### Instructions for the task
The entries that follow should be duplicated in full, without a single alteration.

### Record extracts
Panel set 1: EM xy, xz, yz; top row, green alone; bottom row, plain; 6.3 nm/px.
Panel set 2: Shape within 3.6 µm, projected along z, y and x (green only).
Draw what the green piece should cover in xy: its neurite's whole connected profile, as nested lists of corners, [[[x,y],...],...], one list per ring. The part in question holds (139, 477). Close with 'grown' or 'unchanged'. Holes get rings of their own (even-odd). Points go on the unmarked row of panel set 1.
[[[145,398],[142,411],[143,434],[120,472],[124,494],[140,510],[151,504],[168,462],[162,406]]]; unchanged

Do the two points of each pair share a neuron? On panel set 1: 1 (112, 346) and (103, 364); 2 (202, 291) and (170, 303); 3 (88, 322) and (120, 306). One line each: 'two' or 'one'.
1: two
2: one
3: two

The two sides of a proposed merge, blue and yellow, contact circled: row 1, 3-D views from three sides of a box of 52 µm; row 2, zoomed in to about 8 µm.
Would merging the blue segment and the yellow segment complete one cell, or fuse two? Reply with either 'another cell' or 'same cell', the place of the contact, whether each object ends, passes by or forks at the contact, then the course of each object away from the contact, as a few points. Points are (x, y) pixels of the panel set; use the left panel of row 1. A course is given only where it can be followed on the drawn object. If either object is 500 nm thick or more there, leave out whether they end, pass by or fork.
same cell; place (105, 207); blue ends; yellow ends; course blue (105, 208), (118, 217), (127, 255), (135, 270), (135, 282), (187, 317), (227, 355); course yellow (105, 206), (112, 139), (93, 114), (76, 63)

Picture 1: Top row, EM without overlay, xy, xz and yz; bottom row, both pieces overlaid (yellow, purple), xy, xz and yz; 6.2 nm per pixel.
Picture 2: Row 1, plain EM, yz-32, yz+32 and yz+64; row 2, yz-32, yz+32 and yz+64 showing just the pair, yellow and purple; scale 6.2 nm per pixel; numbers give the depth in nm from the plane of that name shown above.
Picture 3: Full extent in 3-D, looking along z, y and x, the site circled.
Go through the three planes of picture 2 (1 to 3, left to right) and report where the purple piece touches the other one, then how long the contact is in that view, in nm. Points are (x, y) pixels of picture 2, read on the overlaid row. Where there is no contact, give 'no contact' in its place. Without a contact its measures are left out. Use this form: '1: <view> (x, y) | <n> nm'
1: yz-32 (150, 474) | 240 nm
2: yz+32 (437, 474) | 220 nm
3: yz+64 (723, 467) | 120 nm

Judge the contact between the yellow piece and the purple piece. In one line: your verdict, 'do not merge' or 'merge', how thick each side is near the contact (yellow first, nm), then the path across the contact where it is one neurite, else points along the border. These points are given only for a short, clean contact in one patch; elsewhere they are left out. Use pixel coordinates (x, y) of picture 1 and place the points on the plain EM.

### The answer
Panel set 1: EM xy, xz, yz; top row, green alone; bottom row, plain; 6.3 nm/px.
Panel set 2: Shape within 3.6 µm, projected along z, y and x (green only).
Draw what the green piece should cover in xy: its neurite's whole connected profile, as nested lists of corners, [[[x,y],...],...], one list per ring. The part in question holds (139, 477). Close with 'grown' or 'unchanged'. Holes get rings of their own (even-odd). Points go on the unmarked row of panel set 1.
[[[145,398],[142,411],[143,434],[120,472],[124,494],[140,510],[151,504],[168,462],[162,406]]]; unchanged

Do the two points of each pair share a neuron? On panel set 1: 1 (112, 346) and (103, 364); 2 (202, 291) and (170, 303); 3 (88, 322) and (120, 306). One line each: 'two' or 'one'.
1: two
2: one
3: two

The two sides of a proposed merge, blue and yellow, contact circled: row 1, 3-D views from three sides of a box of 52 µm; row 2, zoomed in to about 8 µm.
Would merging the blue segment and the yellow segment complete one cell, or fuse two? Reply with either 'another cell' or 'same cell', the place of the contact, whether each object ends, passes by or forks at the contact, then the course of each object away from the contact, as a few points. Points are (x, y) pixels of the panel set; use the left panel of row 1. A course is given only where it can be followed on the drawn object. If either object is 500 nm thick or more there, leave out whether they end, pass by or fork.
same cell; place (105, 207); blue ends; yellow ends; course blue (105, 208), (118, 217), (127, 255), (135, 270), (135, 282), (187, 317), (227, 355); course yellow (105, 206), (112, 139), (93, 114), (76, 63)

Picture 1: Top row, EM without overlay, xy, xz and yz; bottom row, both pieces overlaid (yellow, purple), xy, xz and yz; 6.2 nm per pixel.
Picture 2: Row 1, plain EM, yz-32, yz+32 and yz+64; row 2, yz-32, yz+32 and yz+64 showing just the pair, yellow and purple; scale 6.2 nm per pixel; numbers give the depth in nm from the plane of that name shown above.
Picture 3: Full extent in 3-D, looking along z, y and x, the site circled.
Go through the three planes of picture 2 (1 to 3, left to right) and report where the purple piece touches the other one, then how long the contact is in that view, in nm. Points are (x, y) pixels of picture 2, read on the overlaid row. Where there is no contact, give 'no contact' in its place. Without a contact its measures are left out. Use this form: '1: <view> (x, y) | <n> nm'
1: yz-32 (150, 474) | 240 nm
2: yz+32 (437, 474) | 220 nm
3: yz+64 (723, 467) | 120 nm

Judge the contact between the yellow piece and the purple piece. In one line: your verdict, 'do not merge' or 'merge', how thick each side is near the contact (yellow first, nm), then the path across the contact where it is one neurite, else points along the border. These points are given only for a short, clean contact in one patch; elsewhere they are left out. Use pixel coordinates (x, y) of picture 1 and place the points on the plain EM.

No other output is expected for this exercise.